- [ASSIGNED TASK]:
Copy out the listing below, changing every "pose record" to "position record" and leaving all else as it is. Don't include the pictures in your answer.

- [INFORMATION SUPPLIED]:
Start of Block

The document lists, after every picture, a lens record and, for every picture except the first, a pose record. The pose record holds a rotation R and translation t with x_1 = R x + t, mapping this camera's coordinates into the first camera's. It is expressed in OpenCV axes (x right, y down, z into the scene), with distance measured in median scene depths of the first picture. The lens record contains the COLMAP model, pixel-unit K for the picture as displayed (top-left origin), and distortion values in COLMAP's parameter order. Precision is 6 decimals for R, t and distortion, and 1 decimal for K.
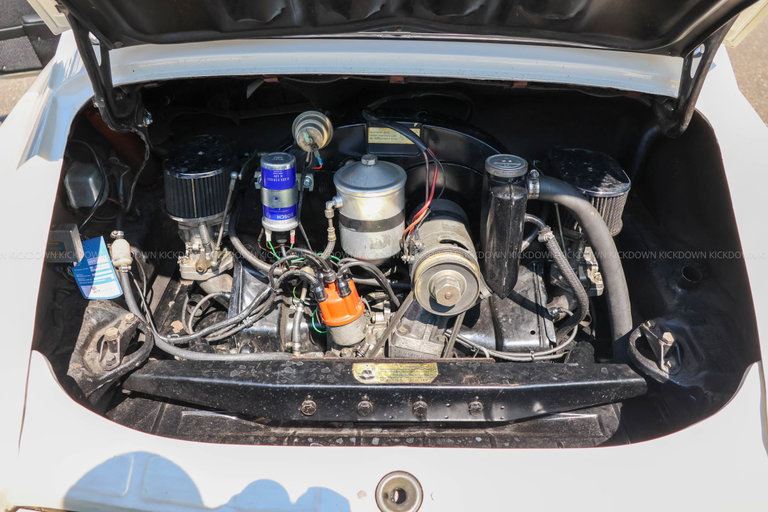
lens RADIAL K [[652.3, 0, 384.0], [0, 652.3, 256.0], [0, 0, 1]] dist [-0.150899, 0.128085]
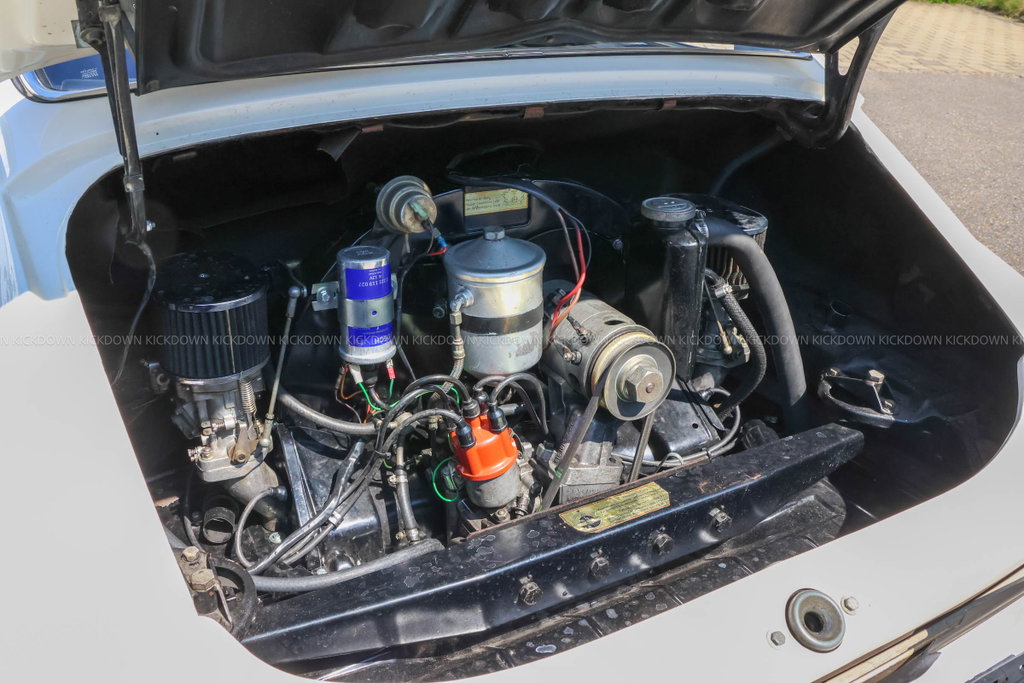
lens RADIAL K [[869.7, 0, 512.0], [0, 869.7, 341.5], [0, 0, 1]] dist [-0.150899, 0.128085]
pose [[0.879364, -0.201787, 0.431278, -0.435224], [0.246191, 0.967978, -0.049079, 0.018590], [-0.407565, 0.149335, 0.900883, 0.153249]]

End of Block

- [WRITTEN ANSWER]:
The document lists, after every picture, a lens record and, for every picture except the first, a position record. The position record holds a rotation R and translation t with x_1 = R x + t, mapping this camera's coordinates into the first camera's. It is expressed in OpenCV axes (x right, y down, z into the scene), with distance measured in median scene depths of the first picture. The lens record contains the COLMAP model, pixel-unit K for the picture as displayed (top-left origin), and distortion values in COLMAP's parameter order. Precision is 6 decimals for R, t and distortion, and 1 decimal for K.
lens RADIAL K [[652.3, 0, 384.0], [0, 652.3, 256.0], [0, 0, 1]] dist [-0.150899, 0.128085]
lens RADIAL K [[869.7, 0, 512.0], [0, 869.7, 341.5], [0, 0, 1]] dist [-0.150899, 0.128085]
pose [[0.879364, -0.201787, 0.431278, -0.435224], [0.246191, 0.967978, -0.049079, 0.018590], [-0.407565, 0.149335, 0.900883, 0.153249]]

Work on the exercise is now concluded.